Gramazio & Kohler employed their R-O-B bricklaying robot to build this service building at the Gantenbein winery in Fläsch, Switzerland. The algorithmic software automatically places the bricks in 3D patterns that increase stability and add artful effects. Photos: Christoph Kadel
The technology is wrestling with trade-offs: print fast and lose resolution; print big and lose speed. The Dutch firm DUS (www.dusarchitects.com) can print an entire room at once—a technique it’s using to build an Amsterdam canal house—but the traditional-looking structure will take three years to finish. Nevertheless, the promise of a future in which Building Teams can single-handedly build any structure they dream up—fast, cheap, and structurally sound—has attracted huge amounts of capital.
In fact, some investors are shooting for the moon—literally. The race is on to make 3D printers for construction sites on the moon. Dini has teamed up with British architect Foster + Partners (www.fosterandpartners.com) on a lunar site for D-Shape, while NASA has revealed a simulation of lunar housing construction using Contour Crafting technology developed at the University of Southern California’s Viterbi School of Engineering. Neither group is very close to selling moon condos, but Contour Crafting is fast: just 20 seconds per square foot of wall.
Building With Drones
Like 3D printing, flying drones make themselves useful in a number of construction tasks, such as pipeline and cell-tower inspection, search and rescue in visually obscured areas such as mines, and even as tools for herding cattle or delivering packages. With the price of the technology dropping fast, AEC firms are putting drones to work with increasing frequency.

[Rows taken from a dataset]
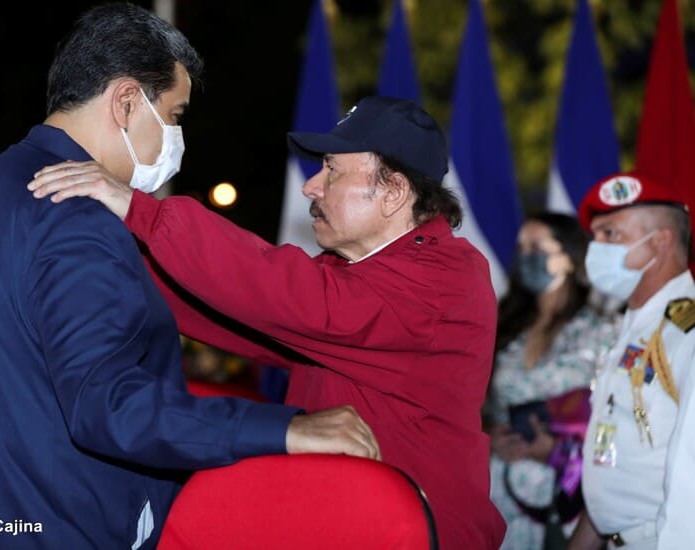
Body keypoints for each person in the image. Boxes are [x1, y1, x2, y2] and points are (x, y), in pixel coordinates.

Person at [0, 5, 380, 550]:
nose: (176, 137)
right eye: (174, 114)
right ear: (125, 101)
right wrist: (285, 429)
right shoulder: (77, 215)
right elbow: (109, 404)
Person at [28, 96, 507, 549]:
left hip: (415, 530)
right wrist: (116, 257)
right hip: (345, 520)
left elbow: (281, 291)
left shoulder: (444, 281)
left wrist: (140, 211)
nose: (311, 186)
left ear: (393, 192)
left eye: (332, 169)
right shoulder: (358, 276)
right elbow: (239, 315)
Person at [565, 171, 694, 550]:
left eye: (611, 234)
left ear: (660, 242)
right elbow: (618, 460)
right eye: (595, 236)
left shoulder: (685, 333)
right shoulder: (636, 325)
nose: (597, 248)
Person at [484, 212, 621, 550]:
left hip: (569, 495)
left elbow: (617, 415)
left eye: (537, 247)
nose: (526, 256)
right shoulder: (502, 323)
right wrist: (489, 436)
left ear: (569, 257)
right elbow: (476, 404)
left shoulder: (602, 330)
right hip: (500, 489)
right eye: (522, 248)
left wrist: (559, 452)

◆ Instructions for the task: Can you reproduce the excerpt on construction robotics and drones above, word for word from beginning to end?

◆ Written response:
Gramazio & Kohler employed their R-O-B bricklaying robot to build this service building at the Gantenbein winery in Fläsch, Switzerland. The algorithmic software automatically places the bricks in 3D patterns that increase stability and add artful effects. Photos: Christoph Kadel
The technology is wrestling with trade-offs: print fast and lose resolution; print big and lose speed. The Dutch firm DUS (www.dusarchitects.com) can print an entire room at once—a technique it’s using to build an Amsterdam canal house—but the traditional-looking structure will take three years to finish. Nevertheless, the promise of a future in which Building Teams can single-handedly build any structure they dream up—fast, cheap, and structurally sound—has attracted huge amounts of capital.
In fact, some investors are shooting for the moon—literally. The race is on to make 3D printers for construction sites on the moon. Dini has teamed up with British architect Foster + Partners (www.fosterandpartners.com) on a lunar site for D-Shape, while NASA has revealed a simulation of lunar housing construction using Contour Crafting technology developed at the University of Southern California’s Viterbi School of Engineering. Neither group is very close to selling moon condos, but Contour Crafting is fast: just 20 seconds per square foot of wall.
Building With Drones
Like 3D printing, flying drones make themselves useful in a number of construction tasks, such as pipeline and cell-tower inspection, search and rescue in visually obscured areas such as mines, and even as tools for herding cattle or delivering packages. With the price of the technology dropping fast, AEC firms are putting drones to work with increasing frequency.